Madrasah Mandiri Berprestasi adalah semacam motto atau slogan yang sedang saya usung. Anak-anak zaman now menyebutnya tagline. Istilah tagline memang lebih terkenal di dunia pemasaran dan promosi. Namun, tidak salah juga bila ‘Madrasah Mandiri Berprestasi’ disebut sebagai tagline. Toh, memang tujuannya untuk memasarkan dan mempromosikan madrasah. Tagline Madrasah Mandiri Berprestasi ini sengaja saya usung untuk mengembangkan pendidikan madrasah sebagai bentuk penerapan Transformasi Layanan Umat di bidang pendidikan Islam baik tingkat dasar (Raudlatul Athfal dan MI/Madrasah Ibtidaiyah), menengah (MTs/Madrasah Tsanawiyah) maupun tingkat atas (MA/Madrasah Aliyah). Dari tagline tersebut, saya memimpikan madrasah yang mandiri dan memiliki banyak prestasi.
Tagline Madrasah Mandiri Berprestasi ini memang muncul setelah beberapa minggu saya dilantik menjadi Direktur KSKK Madrasah. Meskipun peristiwa yang melatar belakanginya terjadi beberapa minggu sebelum pelantikan. Ceritanya begini. Berawal dari seorang teman yang berkeluh kesah di tempat kerjanya. Teman saya ini merasa ditekan oleh atasannya. Kadang juga anak buah atasannya suka mengatur-atur dia. Dia merasa tidak bebas, tidak bisa berimprovisasi. Di tengah keluhannya itu, teman saya ini membeberkan sederet prestasi yang dicapainya. Seolah-olah dia ingin mengatakan: “Saya sudah menunjukkan prestasi-prestasi kinerja saya. Saya sudah bekerja on the track. Saya tidak mau ditekan-tekan seperti ini, apalagi diatur-atur. ”
Peristiwa itu berlalu begitu saja. Namun saya teringat lagi setelah beberapa hari dilantik menjadi Direktur KSKK Madrasah. Saya mencoba berempati terhadap teman saya itu, dan berusaha menyimpulkan. Tampaknya teman saya ini ingin dirinya mandiri. Dia tidak mau diatur-atur. Apalagi, dia sudah memiliki banyak prestasi.
Nah, dari kejadian itu, saya ‘memungut’ dua kata kunci penting, yakni Mandiri dan Prestasi. Akhirnya, saya jadikan dua kata tersebut sebagai tagline untuk pengembangan madrasah ke depan, yakni Madrasah Mandiri Berprestasi. Tagline Madrasah Mandiri Berprestasi ini—menurut hemat saya—lebih terukur dan bisa dikuantifikasikan.
Mandiri yang saya maksud di sini adalah mampu mengetahui, mengenali dirinya sendiri dan kemudian mampu mengembangkan dirinya.
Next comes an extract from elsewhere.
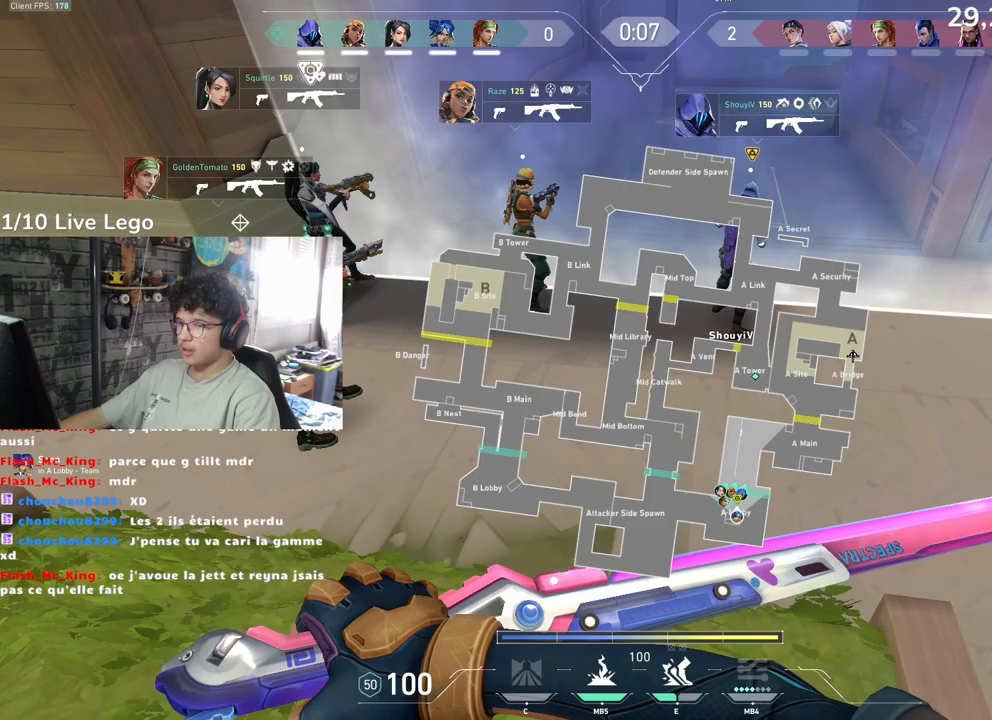
{"keys": [], "mouse": ["left"], "events": [[500, "mouse_left", "down"]]}
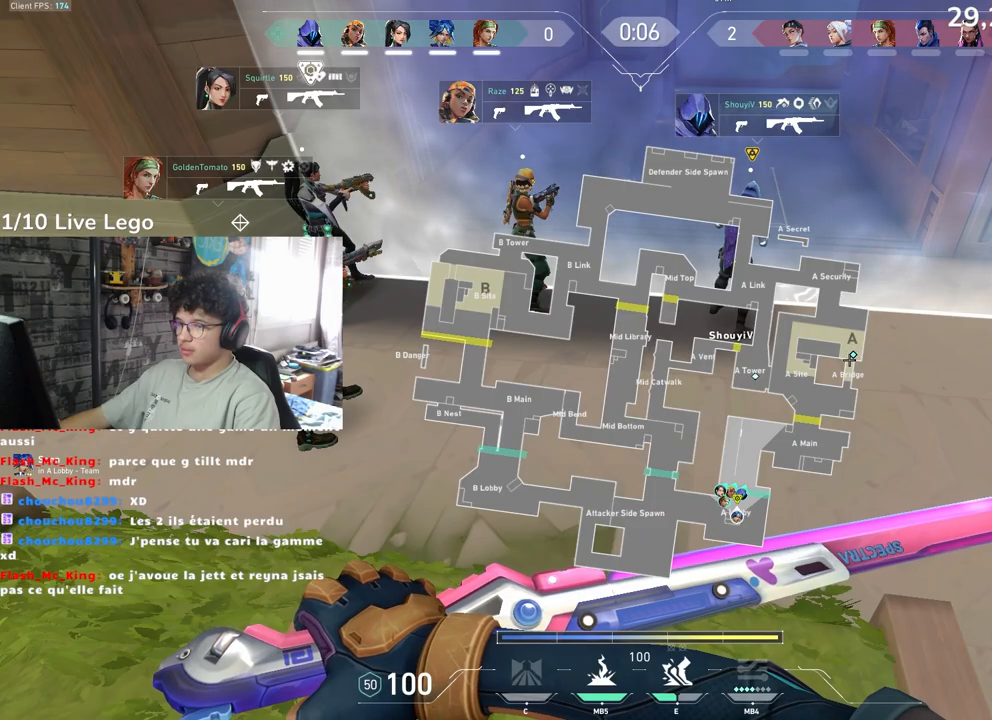
{"keys": [], "mouse": [], "events": [[117, "mouse_left", "up"]]}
Misalnya mandiri belajar, yakni belajar secara mandiri atau independen. Di madrasah, biasanya apa yang dipelajari siswa ditentukan oleh gurunya yang kemudian masuk dalam kurikulum. Namun, terkadang siswa lebih mengetahui kelebihan dan kelemahannya dibandingkan gurunya. Dengan begitu, siswa tahu kapan dia harus menyediakan waktu dan tenaga yang ekstra untuk mengejar apa yang dia inginkan. Siswa tahu kemampuan apa yang harus dia kembangkan.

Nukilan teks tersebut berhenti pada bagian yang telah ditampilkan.